Pioneering Gene Therapy Will Be Available in Boston

The FDA approved CAR-T, the first gene therapy available in the United States.

Photo by Dana Guth

The FDA made history Wednesday when it approved the United States’ first cell-based gene therapy. And, fittingly for a healthcare hub, the pioneering treatment will be offered in Boston.

The therapy, called CAR-T, has been approved for children and young adults with a type of bone and blood marrow cancer called acute lymphoblastic leukemia (ALL). The treatment, which goes under the brand name Kymriah and was developed by pharmaceutical company Novartis, works by removing an individual’s T cells—a type of white blood cell that plays a pivotal role in immunity—and preprogramming them in a laboratory to target and destroy leukemia cells.

“We’re entering a new frontier in medical innovation with the ability to reprogram a patient’s own cells to attack a deadly cancer,” FDA Commissioner Scott Gottlieb says in a statement. “New technologies such as gene and cell therapies hold out the potential to transform medicine and create an inflection point in our ability to treat and even cure many intractable illnesses.”
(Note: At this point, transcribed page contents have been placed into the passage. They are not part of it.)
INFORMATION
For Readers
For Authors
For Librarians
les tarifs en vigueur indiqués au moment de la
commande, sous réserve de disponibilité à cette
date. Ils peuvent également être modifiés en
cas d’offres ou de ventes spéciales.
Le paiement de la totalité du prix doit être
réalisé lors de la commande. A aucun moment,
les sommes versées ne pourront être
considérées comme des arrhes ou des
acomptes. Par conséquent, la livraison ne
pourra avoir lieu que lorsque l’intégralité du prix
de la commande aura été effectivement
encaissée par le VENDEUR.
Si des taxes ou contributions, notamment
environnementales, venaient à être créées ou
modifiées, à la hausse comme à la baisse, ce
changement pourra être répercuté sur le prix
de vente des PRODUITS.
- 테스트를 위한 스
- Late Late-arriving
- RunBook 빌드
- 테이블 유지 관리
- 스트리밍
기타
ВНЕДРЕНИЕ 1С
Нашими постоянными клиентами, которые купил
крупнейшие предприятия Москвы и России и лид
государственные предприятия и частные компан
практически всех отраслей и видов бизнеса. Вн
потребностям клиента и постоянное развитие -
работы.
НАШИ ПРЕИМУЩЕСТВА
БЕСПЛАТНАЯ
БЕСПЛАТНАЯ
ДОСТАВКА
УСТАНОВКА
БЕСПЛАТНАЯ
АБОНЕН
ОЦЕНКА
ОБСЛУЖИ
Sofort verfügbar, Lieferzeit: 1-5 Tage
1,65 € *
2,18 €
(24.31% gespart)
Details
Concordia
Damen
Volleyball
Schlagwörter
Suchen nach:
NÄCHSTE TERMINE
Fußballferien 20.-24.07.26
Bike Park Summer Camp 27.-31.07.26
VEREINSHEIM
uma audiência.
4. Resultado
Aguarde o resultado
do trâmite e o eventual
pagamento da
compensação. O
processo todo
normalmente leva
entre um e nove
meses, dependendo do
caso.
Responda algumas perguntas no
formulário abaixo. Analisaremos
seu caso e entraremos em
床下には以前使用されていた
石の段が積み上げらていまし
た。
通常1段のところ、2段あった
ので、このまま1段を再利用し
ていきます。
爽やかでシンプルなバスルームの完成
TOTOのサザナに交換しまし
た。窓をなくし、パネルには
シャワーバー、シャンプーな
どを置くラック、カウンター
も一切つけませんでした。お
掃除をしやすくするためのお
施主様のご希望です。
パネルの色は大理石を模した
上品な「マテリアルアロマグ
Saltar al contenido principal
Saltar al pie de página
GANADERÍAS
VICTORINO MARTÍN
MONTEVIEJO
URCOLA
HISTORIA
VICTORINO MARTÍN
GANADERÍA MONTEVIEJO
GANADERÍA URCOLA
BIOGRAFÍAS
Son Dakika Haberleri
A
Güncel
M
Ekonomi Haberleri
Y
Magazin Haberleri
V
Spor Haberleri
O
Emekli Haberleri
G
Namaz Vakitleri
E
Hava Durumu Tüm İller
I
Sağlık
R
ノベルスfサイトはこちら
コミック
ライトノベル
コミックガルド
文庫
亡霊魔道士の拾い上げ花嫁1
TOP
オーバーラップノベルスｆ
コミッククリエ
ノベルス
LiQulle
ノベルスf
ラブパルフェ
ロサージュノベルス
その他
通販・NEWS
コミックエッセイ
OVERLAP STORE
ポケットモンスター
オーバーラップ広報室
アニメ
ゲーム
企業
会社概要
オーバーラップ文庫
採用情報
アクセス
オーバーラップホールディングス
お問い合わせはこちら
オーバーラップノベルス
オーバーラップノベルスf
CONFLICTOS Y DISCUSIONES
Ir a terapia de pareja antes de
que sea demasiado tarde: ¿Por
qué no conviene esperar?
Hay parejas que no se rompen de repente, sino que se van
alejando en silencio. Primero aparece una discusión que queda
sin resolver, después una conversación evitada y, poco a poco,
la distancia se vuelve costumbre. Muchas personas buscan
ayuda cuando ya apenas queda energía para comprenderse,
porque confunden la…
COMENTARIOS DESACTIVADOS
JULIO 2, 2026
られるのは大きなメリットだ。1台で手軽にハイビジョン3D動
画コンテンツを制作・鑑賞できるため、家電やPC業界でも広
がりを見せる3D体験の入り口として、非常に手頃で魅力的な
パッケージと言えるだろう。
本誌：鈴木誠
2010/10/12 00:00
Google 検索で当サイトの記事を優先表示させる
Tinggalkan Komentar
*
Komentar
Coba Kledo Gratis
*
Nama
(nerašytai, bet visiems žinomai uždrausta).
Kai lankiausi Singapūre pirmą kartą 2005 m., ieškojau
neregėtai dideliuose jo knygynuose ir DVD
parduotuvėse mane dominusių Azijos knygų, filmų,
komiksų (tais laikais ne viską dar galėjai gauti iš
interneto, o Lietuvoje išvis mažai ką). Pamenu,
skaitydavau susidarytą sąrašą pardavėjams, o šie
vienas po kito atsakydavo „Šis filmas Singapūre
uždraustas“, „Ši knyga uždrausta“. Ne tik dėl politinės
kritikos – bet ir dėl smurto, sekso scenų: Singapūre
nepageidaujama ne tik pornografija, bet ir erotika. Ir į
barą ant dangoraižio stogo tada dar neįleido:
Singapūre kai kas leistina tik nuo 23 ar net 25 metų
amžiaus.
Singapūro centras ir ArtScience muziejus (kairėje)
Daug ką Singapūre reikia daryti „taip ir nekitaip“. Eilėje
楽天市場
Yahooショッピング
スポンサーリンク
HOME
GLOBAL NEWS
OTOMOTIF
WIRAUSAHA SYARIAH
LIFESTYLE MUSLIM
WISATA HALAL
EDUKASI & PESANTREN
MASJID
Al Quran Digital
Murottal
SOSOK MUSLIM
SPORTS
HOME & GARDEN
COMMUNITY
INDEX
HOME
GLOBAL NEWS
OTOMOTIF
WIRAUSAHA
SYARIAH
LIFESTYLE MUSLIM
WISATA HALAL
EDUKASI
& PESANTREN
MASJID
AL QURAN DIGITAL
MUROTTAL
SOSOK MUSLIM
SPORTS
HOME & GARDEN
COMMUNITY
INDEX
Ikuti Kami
CAR-T, which has only been approved for patients who haven’t responded to traditional therapies or have relapsed, proved promising in clinical trials. After 63 relapsed ALL patients were treated with Kymriah, 83 percent went into remission within three months.

As with any novel therapy, however, it is not without risk. According to the FDA’s release, the living drug “has the potential to cause severe side effects,” including infections, low blood pressure, kidney problems, fever, decreased oxygen consumption, and a potentially fatal condition called cytokine release syndrome.

Given the risks associated with the therapy, it will only be offered in 32 specially certified hospitals and clinics to start. Among those 32 is Dana-Farber Cancer Center/Boston Children’s Hospital, according to Novartis spokespeople.

In a statement, Lewis Silverman, clinical director of the Pediatric Hematologic Malignancy Center at Dana-Farber/Boston Children’s, says the hospitals are “actively preparing” to begin treating patients.

“We are very encouraged by [Wednesday’s] news that CAR-T cell therapy will now be available for pediatric and young adult patients with relapsed and refractory acute lymphoblastic leukemia,” he says in the statement. “This new therapeutic approach provides a promising option for some of the most challenging cases we face in pediatric ALL.”

A one-time dose of Kymriah costs $475,000, though Novartis has reportedly pledged not to charge patients who do not respond within a month, and is working to drive costs down.